The food research group borrowed technology from the most unexpected place: the automotive industry. Carmakers use a science called tribology to measure surfaces that interact together in relative motion, such as in automobile engines.
Tribology is a field of study in friction between two interacting surfaces relating to wearing, tearing and lubrication. The friction coefficient is the most important parameter of tribology measurements.
When two surfaces are in relative movement at a steady speed of V, the frictional force Fr in N can be expressed as Fr=μ x Fl. When a lubricant is applied, the friction coefficient is an effective indication of the lubricating status between the two surfaces.
Using tribology, Cargill scientists found that food texture perceived during the oral process has three dimensions: the degree of structure, the mechanical/rheological behaviour, the degree of lubrication, the oral experience or saliva participation, and the time, sequences of oral processing.
Using the findings, the scientists are able to predict and shape mouthfeel.
The results of their predictions have been confirmed by extensive sensory and consumer testing conducted at North Carolina State University’s Sensory Science Center.
The testing shows a direct connection between key mouthfeel sensations and consumer preference. It enables Cargill to create taste profiles based on consumer likings.
No More Hit And Miss
Until recently, creating new reduced calorie drinks has been a rather hit and miss process.
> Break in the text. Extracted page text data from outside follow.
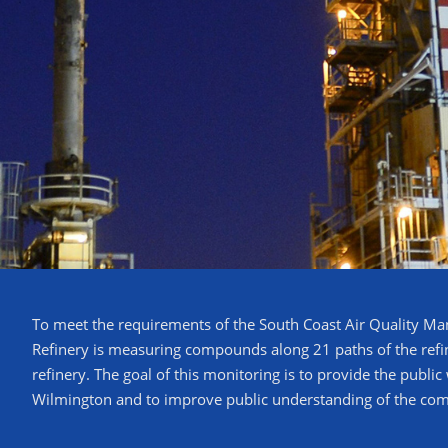
To meet the requirements of the South Coast Air Quality M
Refinery is measuring compounds along 21 paths of the refine
refinery. The goal of this monitoring is to provide the publi
Wilmington and to improve public understanding of the c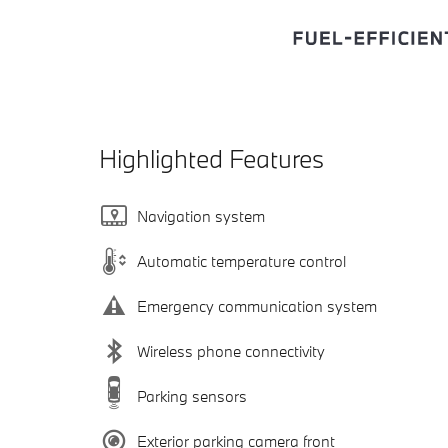
Highlighted Features
Navigation system
Automatic temperature control
Emergency communication system
Wireless phone connectivity
Parking sensors
Exterior parking camera front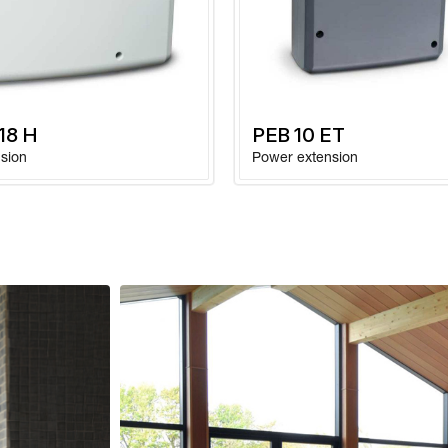
Ambient temperatur
operation
Weight without pac
 18 H
PEB 10 ET
sion
Power extension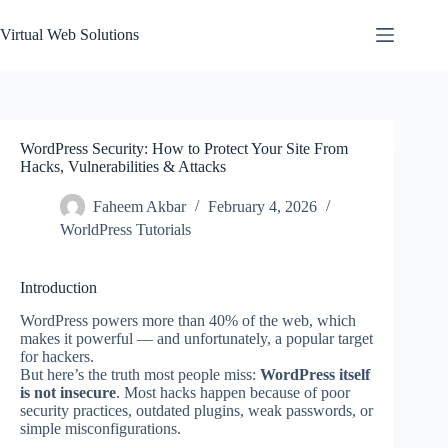
Skip
to
Virtual Web Solutions
content
WordPress Security: How to Protect Your Site From
Hacks, Vulnerabilities & Attacks
Faheem Akbar
February 4, 2026
WorldPress Tutorials
Introduction
WordPress powers more than 40% of the web, which
makes it powerful — and unfortunately, a popular target
for hackers.
But here’s the truth most people miss:
WordPress itself
is not insecure
. Most hacks happen because of poor
security practices, outdated plugins, weak passwords, or
simple misconfigurations.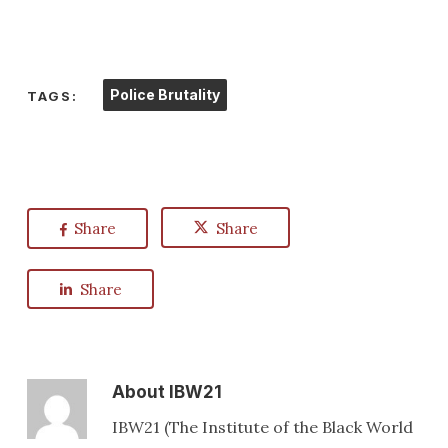
Police Brutality
TAGS:
Share
Share
Share
About
IBW21
IBW21 (The Institute of the Black World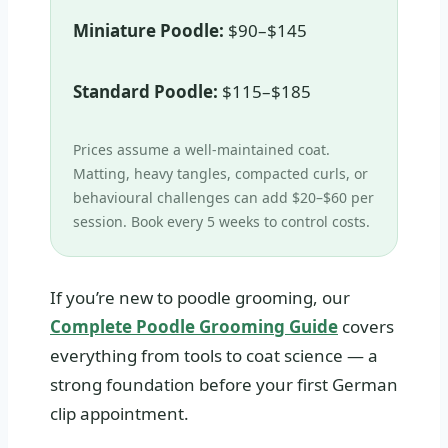
Miniature Poodle:
$90–$145
Standard Poodle:
$115–$185
Prices assume a well‑maintained coat.
Matting, heavy tangles, compacted curls, or
behavioural challenges can add $20–$60 per
session. Book every 5 weeks to control costs.
If you’re new to poodle grooming, our
Complete Poodle Grooming Guide
covers
everything from tools to coat science — a
strong foundation before your first German
clip appointment.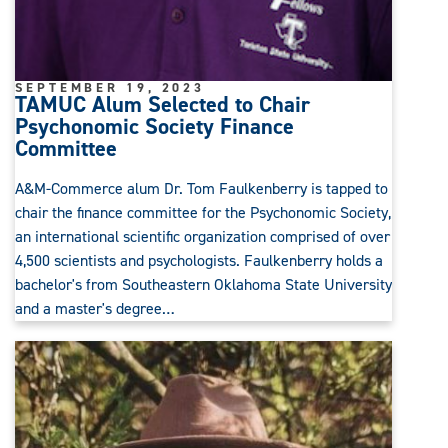
SEPTEMBER 19, 2023
TAMUC Alum Selected to Chair
Psychonomic Society Finance
Committee
A&M-Commerce alum Dr. Tom Faulkenberry is tapped to
chair the finance committee for the Psychonomic Society,
an international scientific organization comprised of over
4,500 scientists and psychologists. Faulkenberry holds a
bachelor's from Southeastern Oklahoma State University
and a master's degree…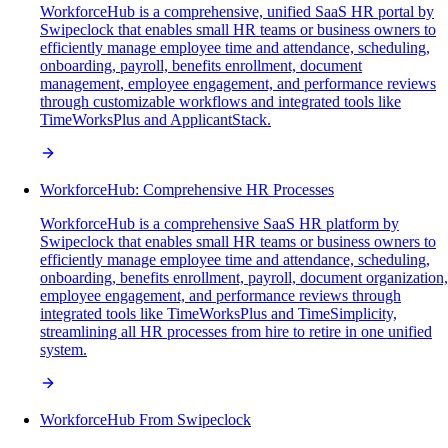
WorkforceHub is a comprehensive, unified SaaS HR portal by
Swipeclock that enables small HR teams or business owners to
efficiently manage employee time and attendance, scheduling,
onboarding, payroll, benefits enrollment, document
management, employee engagement, and performance reviews
through customizable workflows and integrated tools like
TimeWorksPlus and ApplicantStack.
WorkforceHub: Comprehensive HR Processes
WorkforceHub is a comprehensive SaaS HR platform by
Swipeclock that enables small HR teams or business owners to
efficiently manage employee time and attendance, scheduling,
onboarding, benefits enrollment, payroll, document organization,
employee engagement, and performance reviews through
integrated tools like TimeWorksPlus and TimeSimplicity,
streamlining all HR processes from hire to retire in one unified
system.
WorkforceHub From Swipeclock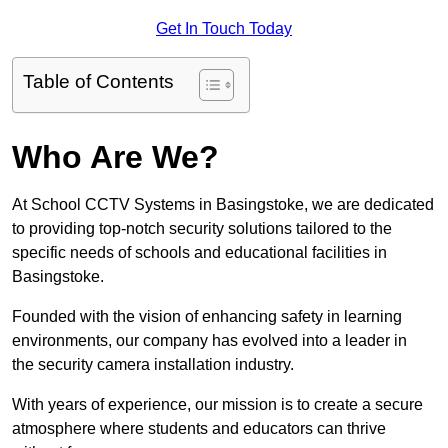
Get In Touch Today
Table of Contents
Who Are We?
At School CCTV Systems in Basingstoke, we are dedicated
to providing top-notch security solutions tailored to the
specific needs of schools and educational facilities in
Basingstoke.
Founded with the vision of enhancing safety in learning
environments, our company has evolved into a leader in
the security camera installation industry.
With years of experience, our mission is to create a secure
atmosphere where students and educators can thrive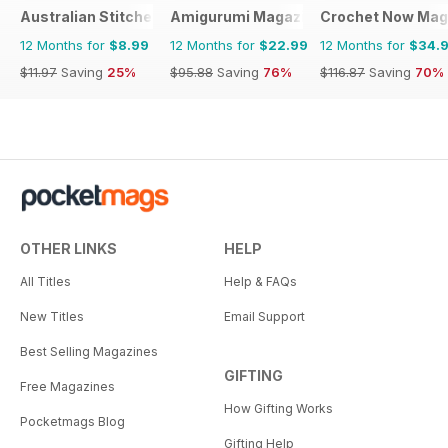
Australian Stitches
Amigurumi Magazine
Crochet Now Mag
12 Months for
$8.99
12 Months for
$22.99
12 Months for
$34.
$11.97
Saving
25%
$95.88
Saving
76%
$116.87
Saving
70%
OTHER LINKS
HELP
All Titles
Help & FAQs
New Titles
Email Support
Best Selling Magazines
GIFTING
Free Magazines
How Gifting Works
Pocketmags Blog
Gifting Help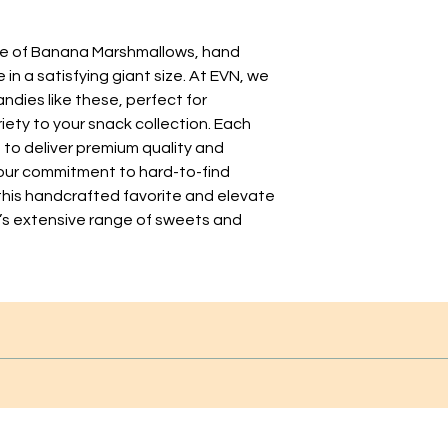
te of Banana Marshmallows, hand 
n a satisfying giant size. At EVN, we 
ndies like these, perfect for 
iety to your snack collection. Each 
to deliver premium quality and 
 our commitment to hard-to-find 
 this handcrafted favorite and elevate 
’s extensive range of sweets and 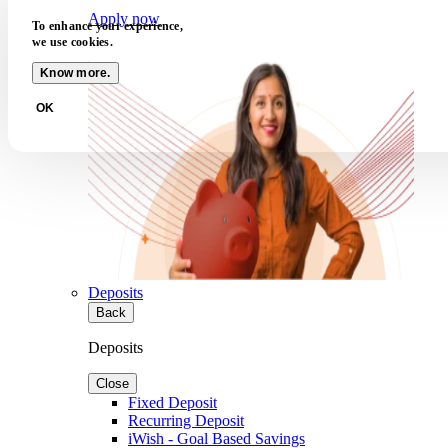
Apply now
To enhance your experience,
we use cookies.
Know more.
OK
Deposits
Back
Deposits
Close
Fixed Deposit
Recurring Deposit
iWish - Goal Based Savings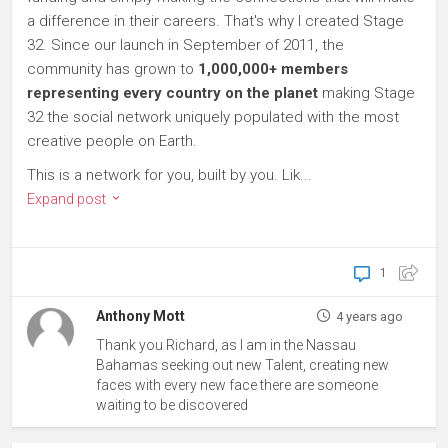
a difference in their careers. That's why I created Stage
32. Since our launch in September of 2011, the
community has grown to
1,000,000+ members
representing every country on the planet
making Stage
32 the social network uniquely populated with the most
creative people on Earth.
This is a network for you, built by you. Lik...
Expand post
1
Anthony Mott
4 years ago
Thank you Richard, as I am in the Nassau
Bahamas seeking out new Talent, creating new
faces with every new face there are someone
waiting to be discovered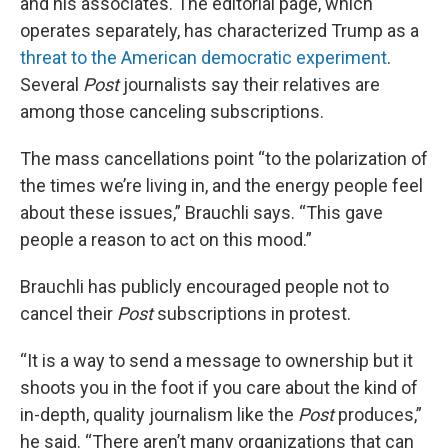
and his associates. The editorial page, which
operates separately, has characterized Trump as a
threat to the American democratic experiment
.
Several
Post
journalists say their relatives are
among those canceling subscriptions.
The mass cancellations point “to the polarization of
the times we’re living in, and the energy people feel
about these issues,” Brauchli says. “This gave
people a reason to act on this mood.”
Brauchli has publicly encouraged people not to
cancel their
Post
subscriptions in protest.
“It is a way to send a message to ownership but it
shoots you in the foot if you care about the kind of
in-depth, quality journalism like the
Post
produces,”
he said. “There aren’t many organizations that can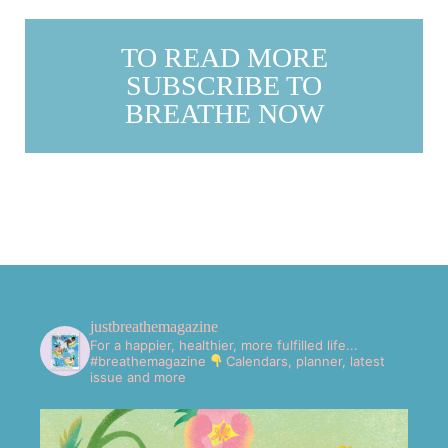
TO READ MORE
SUBSCRIBE TO
BREATHE NOW
justbreathemagazine
For a happier, healthier, more fulfilled life...
#breathemagazine
Calendars, planner, latest
issue and more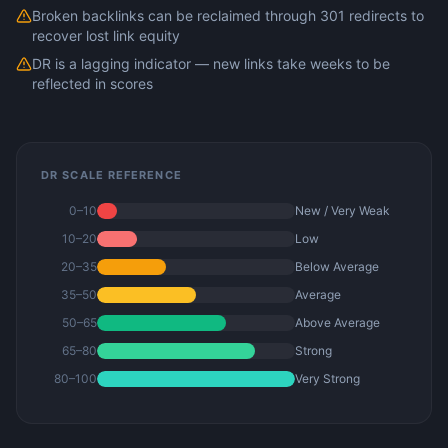
Broken backlinks can be reclaimed through 301 redirects to
recover lost link equity
DR is a lagging indicator — new links take weeks to be
reflected in scores
DR SCALE REFERENCE
0–10
New / Very Weak
10–20
Low
20–35
Below Average
35–50
Average
50–65
Above Average
65–80
Strong
80–100
Very Strong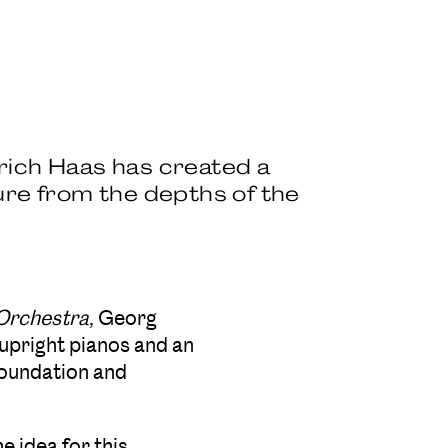
rich Haas has created a
ure from the depths of the
 Orchestra
, Georg
upright pianos and an
oundation and
e idea for this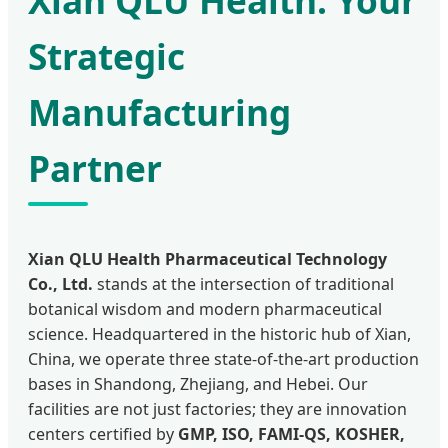
Xian QLU Health: Your
Strategic
Manufacturing
Partner
Xian QLU Health Pharmaceutical Technology
Co., Ltd.
stands at the intersection of traditional
botanical wisdom and modern pharmaceutical
science. Headquartered in the historic hub of Xian,
China, we operate three state-of-the-art production
bases in Shandong, Zhejiang, and Hebei. Our
facilities are not just factories; they are innovation
centers certified by
GMP, ISO, FAMI-QS, KOSHER,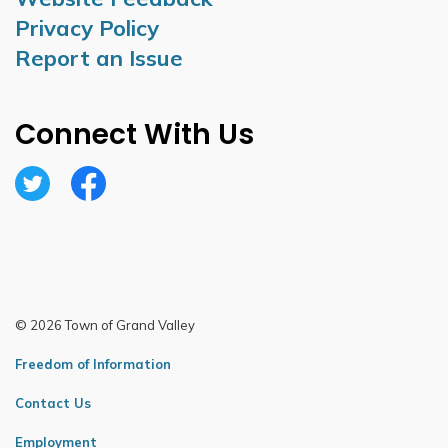
Privacy Policy
Report an Issue
Connect With Us
Twitter
Facebook
© 2026 Town of Grand Valley
Freedom of Information
Contact Us
Employment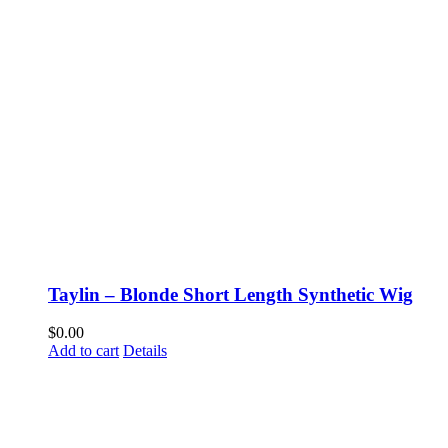
Taylin – Blonde Short Length Synthetic Wig
$
0.00
Add to cart
Details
There was no reliable way to predict how customers would react to the taste and mouthfeel of a new beverage formulation.
Tribology technology, which takes into account all three corners of the taste triangle, enables the optimisation of the balance between the flavour, sweetness and mouthfeel of reduced calorie beverages to match the taste profiles preferred by consumers.
Lubricity is correlated to mouthfeel attributes and tribology can mimic lubricity dynamics, the way a beverage interacts with the mouth during the swallowing process. Mouthfeel measurement through tribology collects multiple data points to show the ‘friction profile’ over time.
An example of tribology application for beverage products is an evaluation done on lemon-lime soft drinks. A total of 18 commercial lemon-lime soft drinks, including 7Up, Diet 7Up, Fanta Lemon (Belgium), Fanta Zero (Belgium), Mountain Dew, Diet Mountain Dew, San Pelegrino Limonata, Sprite and Sprite Zero, were studied, with 10 of them being full calorie drinks, while the other eight were diet drinks.
The samples were evaluated on 28 attributes in quadruplicate by a panel of 11 trained professionals. The attributes include feeling factors, afterfeel, aromatics, flavour in mouth, basic taste and aftertaste.
In addition, parameters such as viscosity, density, brix and pH values were measured.
By using Cargill’s Trilisse series texturisers, the lubricant gap between regular soft drink and zero calorie drinks can be reduced. The ingredient can modify the lubricant property of beverages with zero or low calorie content.
Another example of tribology application can be found in dairy drinks. Theoretically, the higher the milk content in dairy drinks, the more lubricant property they have and the creamier, smoother and more slippery they will be in terms of mouthfeel.
Using solution from the company, the friction of 50 percent milk can be increased to values between that of 80 percent and 100 percent milk. The ingredient is able to improve mouthfeel by modifying the lubricant property. The tribology result is also consistent with that of inner sensory results.
The application of tribology technology in food and beverage enables manufacturers to deliver products with reduced sugar, calorie and milk content without any compromise on mouthfeel. The mouthfeel optimisation technology can ensure that a company’s sensory promise to consumers is delivered.